The killer/cult angle is the usual nonsense about some Satanists looking to revive him by assembling body parts, the twist being that they need tattoos of certain things on the body part, such as a particular name or a symbol of some sort. This could have been more interesting, except they reveal it (like three times in a row) near the end of the movie, and instead of finding folks with the tattoos they need, they simply tattoo them on characters before killing them, which seems like cheating to me. And I haven’t a fucking clue what happens after that, as a major character is killed seemingly between camera angles and the final battle between hero and villain occurs off-screen entirely, at which point the movie ends. Seriously, they get into an elevator which begins to ascend, but we stay at the bottom looking at a blank wall. It’s the closest I’ve seen to a film physically dozing off on itself.
In fact, throughout the film there seems to be editing issues, like the editor put them in the wrong order or simply skipped every other scene/shot. Transitions between scenes are as jarring as possible, and we often seem to be coming in late or exiting early to conversations. If the film wasn’t so ugly to look at and our characters weren’t all such degenerates (Paré’s character would stick out as being particularly vile even in a Rob Zombie film), I’d actually cut the movie some slack, assuming it was mangled in post, but there’s absolutely nothing in the film to suggest it was any good to begin with.

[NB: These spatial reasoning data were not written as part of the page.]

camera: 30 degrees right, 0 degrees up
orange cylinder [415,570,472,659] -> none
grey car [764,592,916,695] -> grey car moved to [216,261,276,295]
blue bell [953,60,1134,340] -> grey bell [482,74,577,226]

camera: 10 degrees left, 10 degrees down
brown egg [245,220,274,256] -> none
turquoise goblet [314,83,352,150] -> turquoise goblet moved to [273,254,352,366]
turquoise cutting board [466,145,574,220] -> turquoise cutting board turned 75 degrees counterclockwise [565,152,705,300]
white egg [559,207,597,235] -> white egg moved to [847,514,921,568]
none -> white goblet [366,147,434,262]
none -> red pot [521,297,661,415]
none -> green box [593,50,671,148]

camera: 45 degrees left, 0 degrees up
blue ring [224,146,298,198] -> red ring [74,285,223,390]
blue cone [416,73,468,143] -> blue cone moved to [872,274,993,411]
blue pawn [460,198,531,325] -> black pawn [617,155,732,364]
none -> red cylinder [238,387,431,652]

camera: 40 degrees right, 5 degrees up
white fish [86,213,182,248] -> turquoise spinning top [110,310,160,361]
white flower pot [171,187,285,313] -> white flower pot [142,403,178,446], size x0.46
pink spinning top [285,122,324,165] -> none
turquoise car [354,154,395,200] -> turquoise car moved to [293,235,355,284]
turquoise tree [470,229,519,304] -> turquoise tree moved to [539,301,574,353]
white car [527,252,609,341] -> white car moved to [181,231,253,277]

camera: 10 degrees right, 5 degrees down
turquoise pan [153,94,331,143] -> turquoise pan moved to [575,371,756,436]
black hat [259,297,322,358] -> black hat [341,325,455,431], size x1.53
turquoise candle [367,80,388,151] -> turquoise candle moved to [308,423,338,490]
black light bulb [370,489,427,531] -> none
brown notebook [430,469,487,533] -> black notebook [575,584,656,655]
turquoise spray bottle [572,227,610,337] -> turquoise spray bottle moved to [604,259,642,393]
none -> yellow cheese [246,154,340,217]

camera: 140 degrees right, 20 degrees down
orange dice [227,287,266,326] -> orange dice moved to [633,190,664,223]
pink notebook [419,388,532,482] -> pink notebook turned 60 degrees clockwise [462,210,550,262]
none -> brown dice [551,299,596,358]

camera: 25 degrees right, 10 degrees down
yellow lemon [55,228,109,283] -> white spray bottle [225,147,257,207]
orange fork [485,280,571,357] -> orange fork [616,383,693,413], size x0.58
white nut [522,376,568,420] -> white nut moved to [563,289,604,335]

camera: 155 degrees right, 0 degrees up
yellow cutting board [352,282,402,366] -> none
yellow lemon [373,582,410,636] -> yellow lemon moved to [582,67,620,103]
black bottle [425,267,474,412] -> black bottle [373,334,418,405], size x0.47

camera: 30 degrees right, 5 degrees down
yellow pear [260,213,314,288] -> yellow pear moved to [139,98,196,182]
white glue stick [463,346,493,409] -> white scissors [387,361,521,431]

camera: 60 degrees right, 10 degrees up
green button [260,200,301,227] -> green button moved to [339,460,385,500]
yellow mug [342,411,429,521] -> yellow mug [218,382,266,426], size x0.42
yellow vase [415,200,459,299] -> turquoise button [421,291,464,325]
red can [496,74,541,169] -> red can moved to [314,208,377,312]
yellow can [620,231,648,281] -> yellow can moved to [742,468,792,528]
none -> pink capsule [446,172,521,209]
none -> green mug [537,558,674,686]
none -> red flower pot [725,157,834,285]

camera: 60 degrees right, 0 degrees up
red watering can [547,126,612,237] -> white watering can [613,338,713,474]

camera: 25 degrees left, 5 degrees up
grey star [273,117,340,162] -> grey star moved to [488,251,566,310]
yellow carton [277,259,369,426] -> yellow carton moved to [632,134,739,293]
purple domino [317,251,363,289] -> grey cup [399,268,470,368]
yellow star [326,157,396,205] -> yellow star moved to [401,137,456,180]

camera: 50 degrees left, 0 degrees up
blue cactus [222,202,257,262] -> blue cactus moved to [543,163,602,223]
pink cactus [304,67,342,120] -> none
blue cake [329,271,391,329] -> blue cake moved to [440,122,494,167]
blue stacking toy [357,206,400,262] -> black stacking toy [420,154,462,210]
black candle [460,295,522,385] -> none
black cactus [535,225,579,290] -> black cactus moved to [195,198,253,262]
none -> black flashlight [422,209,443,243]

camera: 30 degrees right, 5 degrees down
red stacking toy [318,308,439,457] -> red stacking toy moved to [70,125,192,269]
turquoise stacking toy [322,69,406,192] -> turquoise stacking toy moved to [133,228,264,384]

Seeking evidence about such a possibility, I took a look at the IMDb bio for producer/writer/co-star Ken Del Vecchio, which largely reads like a press release or something to attract investors, about how his films have all earned “substantial critically acclaim” (current IMDb score just for this one - 3.1/10), secured distribution through major companies like Anchor Bay (who released Stan Helsing), and (the only truly admirable part) shot on 35mm, and it repeatedly mentions that the films all include Academy Award or Emmy winners or nominees (which is why they stuck Durning into the movie as a nothing character, I guess, as he’s the only one in the cast that qualifies). Del Vecchio’s biographer also dubs him a Renaissance man and also pointed out that he has a genius IQ, which doesn’t quite come across during scenes like the one where Paré repeatedly hits a guy in the head with a book. But most of the bio is about how he’s apparently a pretty successful lawyer, so maybe he should stick to that.
And none of the killers are kinky! Everyone in this movie is a sex addict (and true to form, they make even a brief lesbian tryst boring), and it seems there are more killers than victims anyway, so nothing sticks out as being particularly unusual.
Fuck this movie. Waste of a good title. Its only purpose is to make Paré’s collaborations with Albert Pyun look like good career choices in comparison. I’ve walked out of better movies than this.
What say you?
If you want to make the week at least a little more entertaining rent "Girls Nite Out". PArt of the Slasher Collection on Netflix.
ReplyDeletei almost watched this one tonight on the netflix instant view thingy. Glad i didn't.
ReplyDeleteUnfortunely, I wasted an hour and a half of my life trying to follow this titanic of a movie. And, at the end, almost thought I had it, only to left at the final scene wondering, wtf happened!